* Begin Data shown *

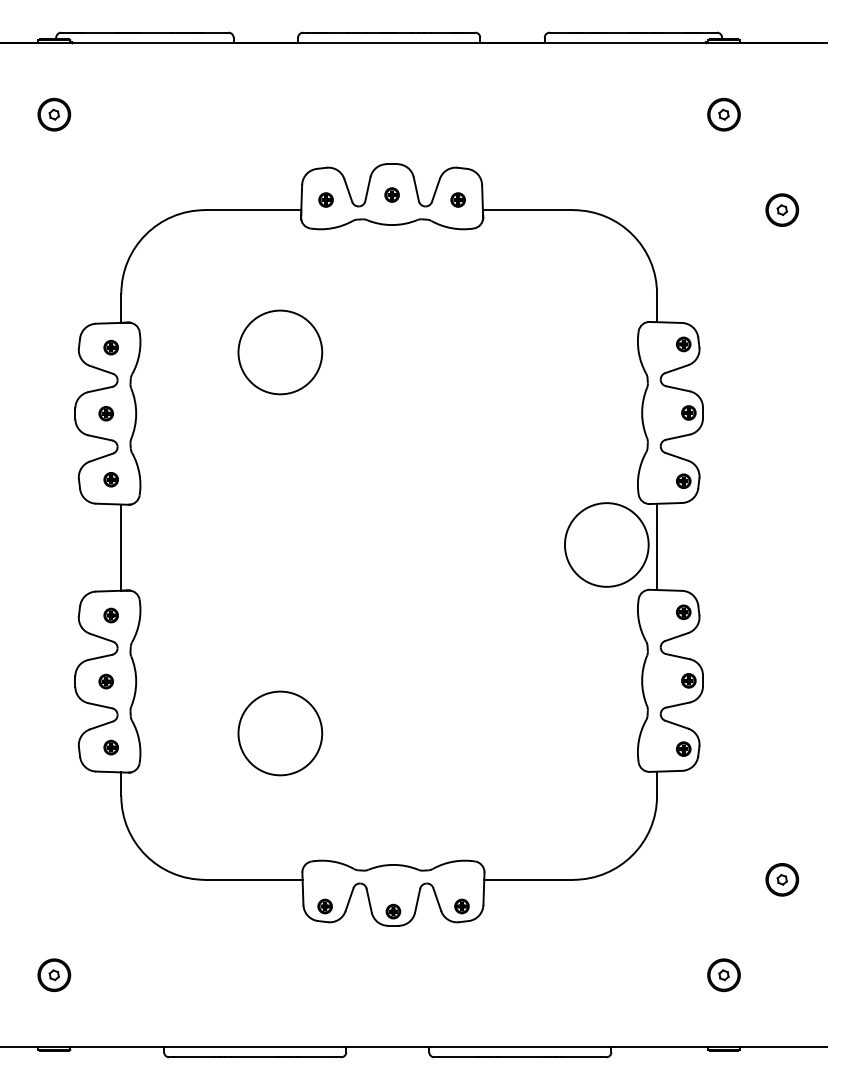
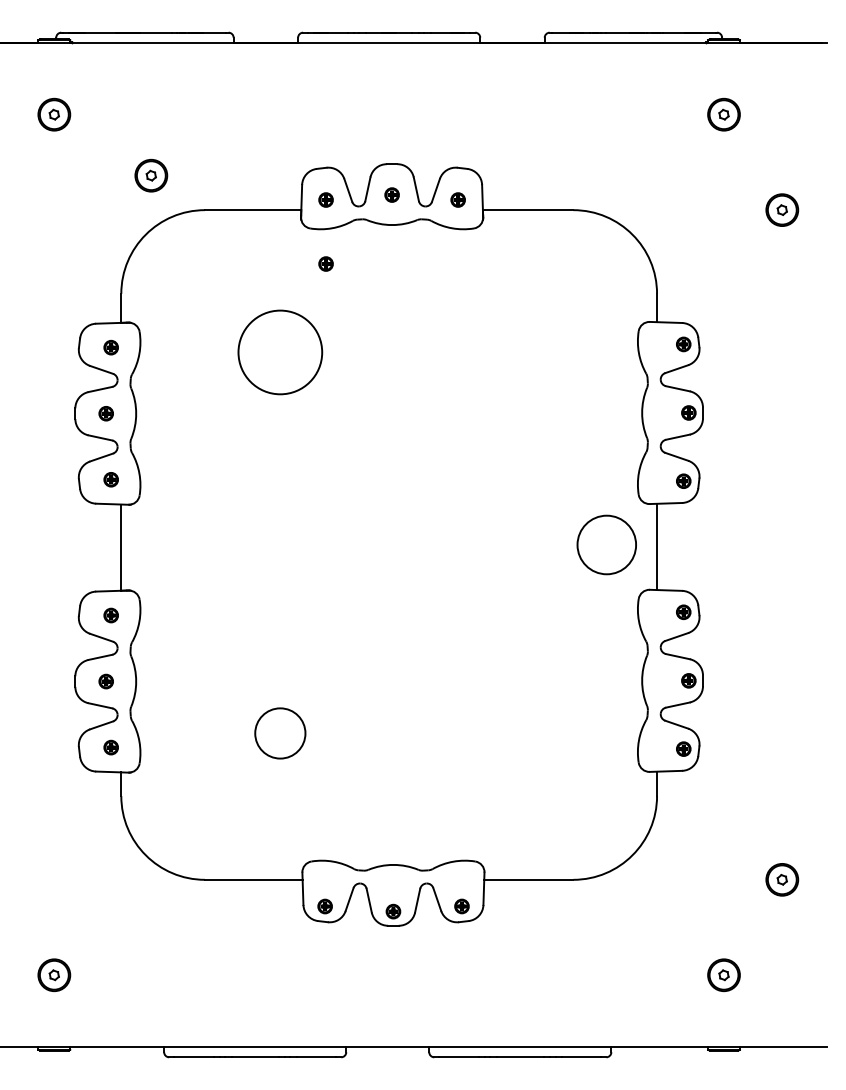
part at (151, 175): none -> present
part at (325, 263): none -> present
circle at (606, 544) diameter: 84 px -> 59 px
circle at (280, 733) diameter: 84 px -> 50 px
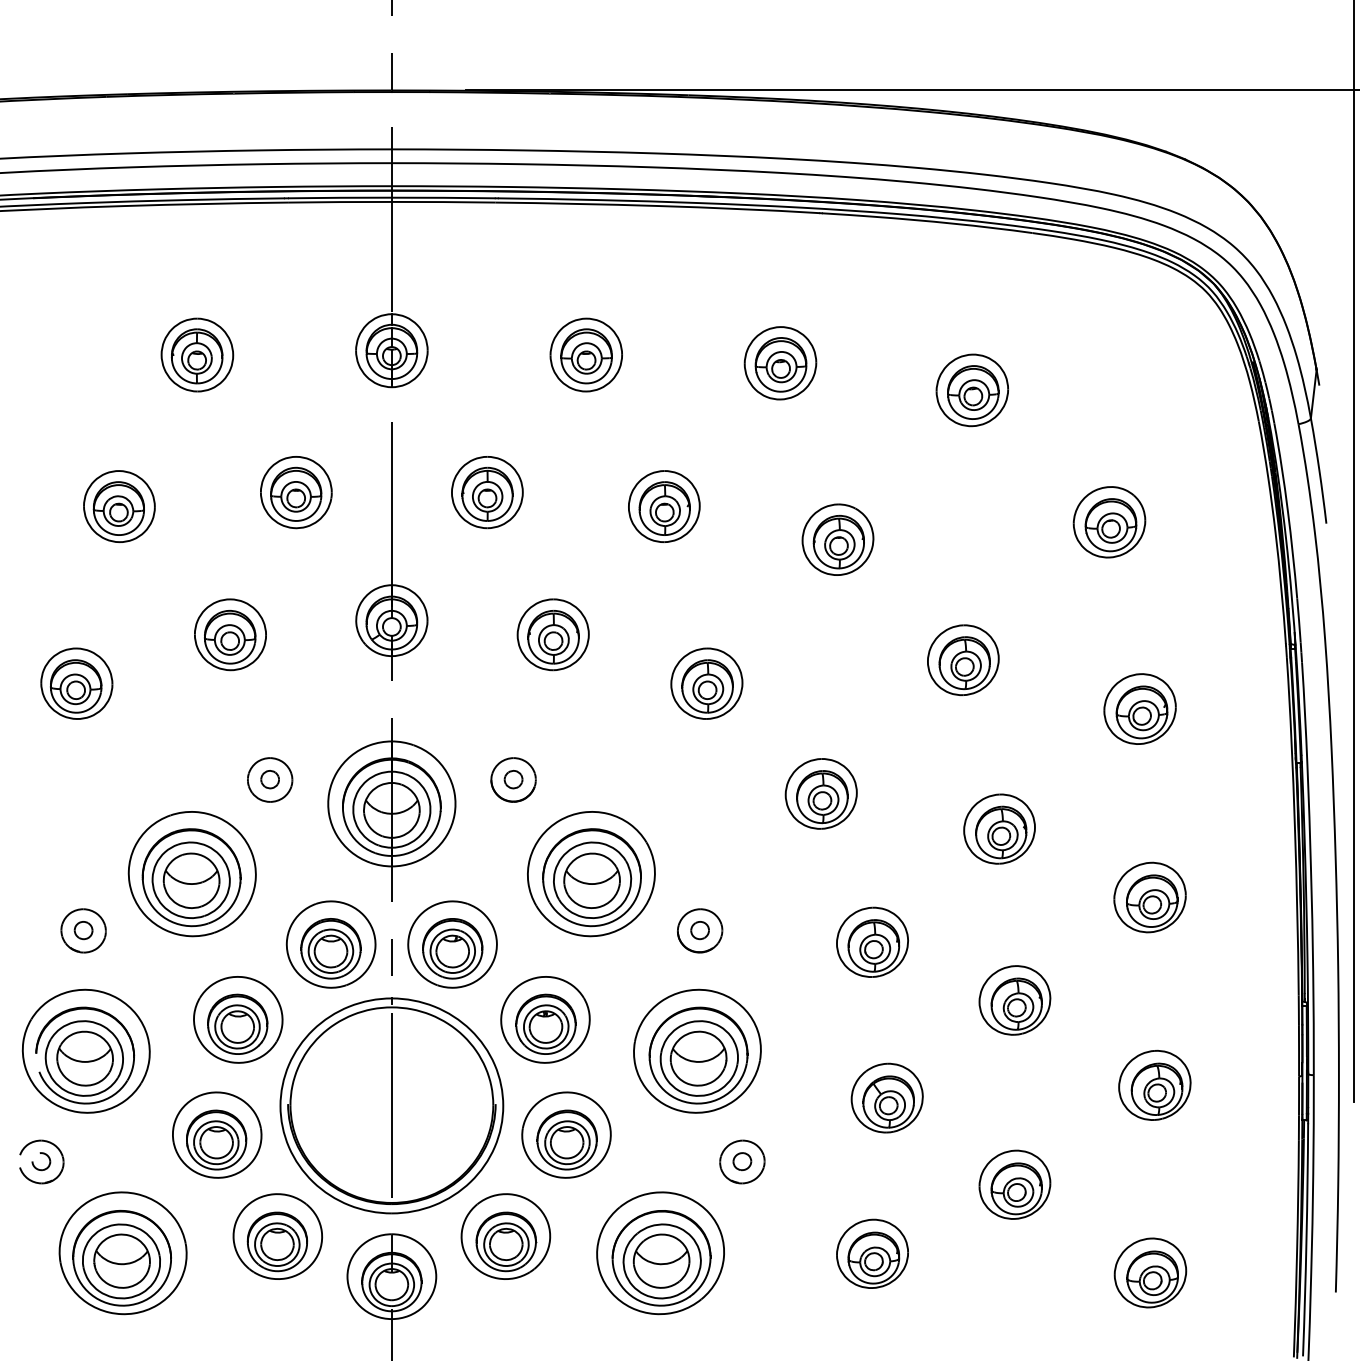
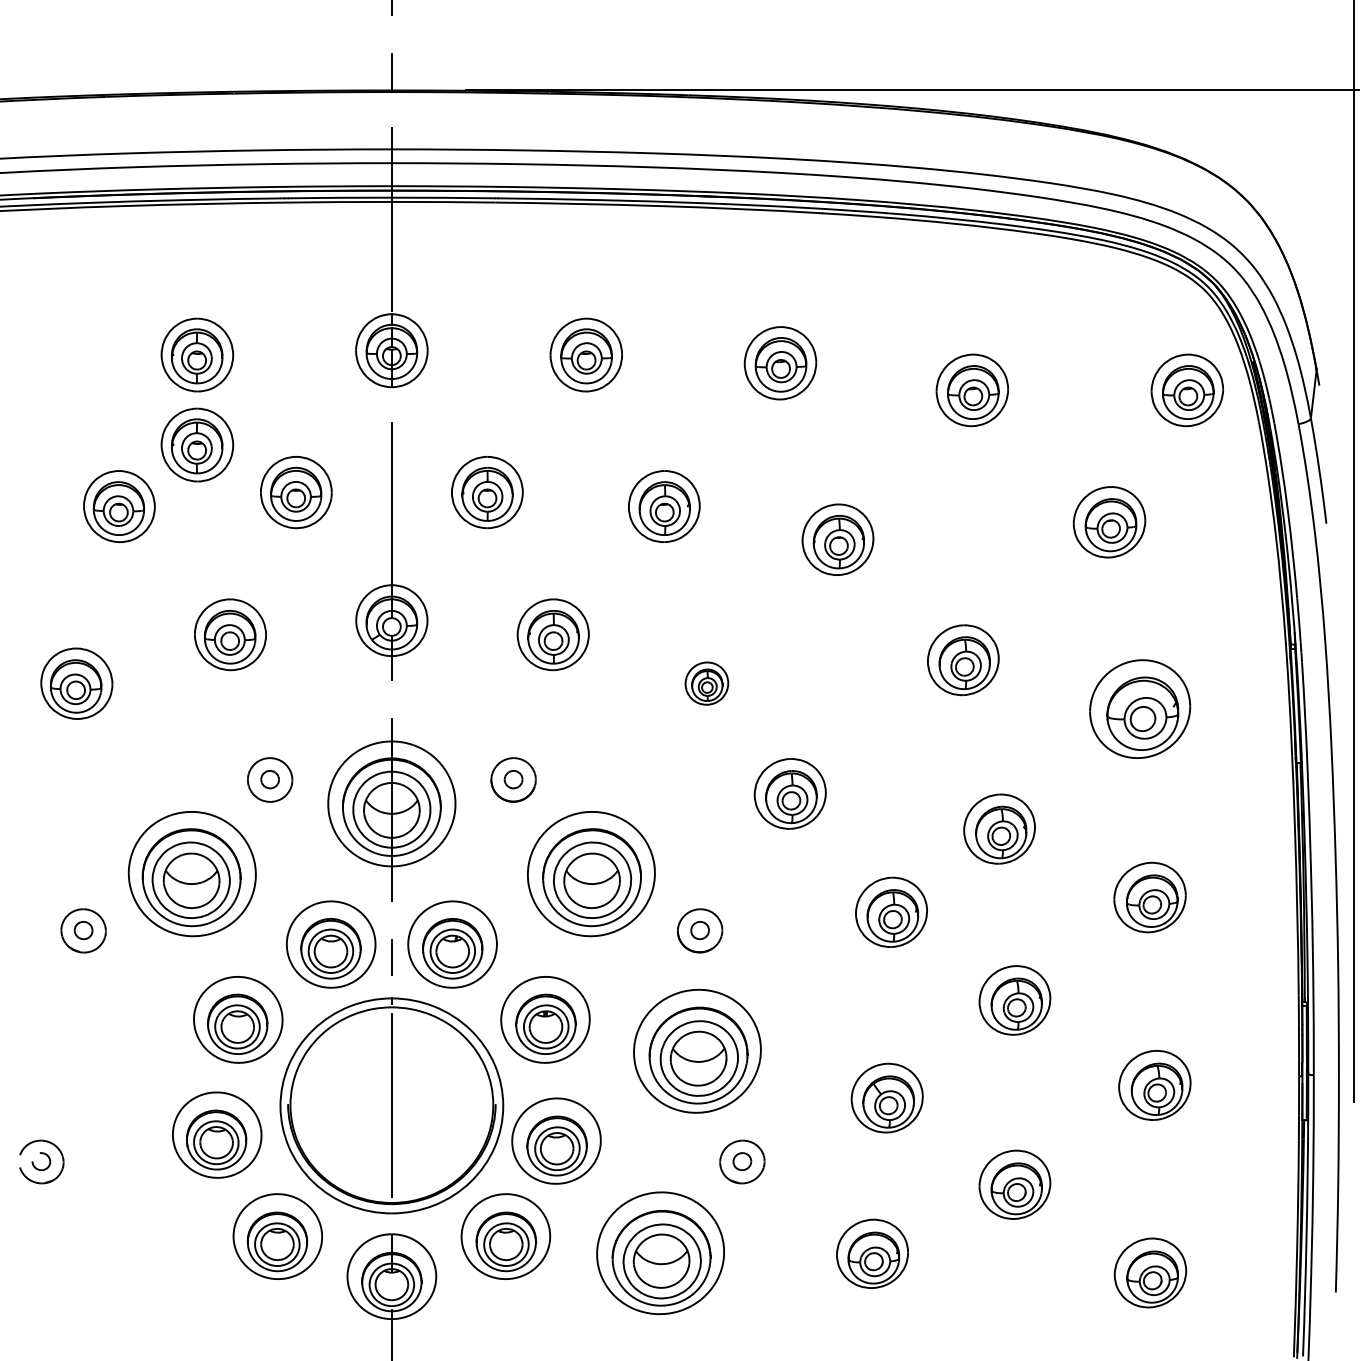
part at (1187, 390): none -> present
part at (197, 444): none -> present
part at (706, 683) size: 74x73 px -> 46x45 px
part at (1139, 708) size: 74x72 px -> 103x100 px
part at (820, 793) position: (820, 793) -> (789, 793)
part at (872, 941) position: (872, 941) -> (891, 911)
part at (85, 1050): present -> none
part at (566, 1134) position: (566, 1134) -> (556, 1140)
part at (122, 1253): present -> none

* End Data shown *

Your instructions »
Quote every line from the start of the entries through the line containing "circle at (280, 733) diameter: 84 px -> 50 px", inclusive. Leave the pictures out of your answer.

Complete answer »
part at (151, 175): none -> present
part at (325, 263): none -> present
circle at (606, 544) diameter: 84 px -> 59 px
circle at (280, 733) diameter: 84 px -> 50 px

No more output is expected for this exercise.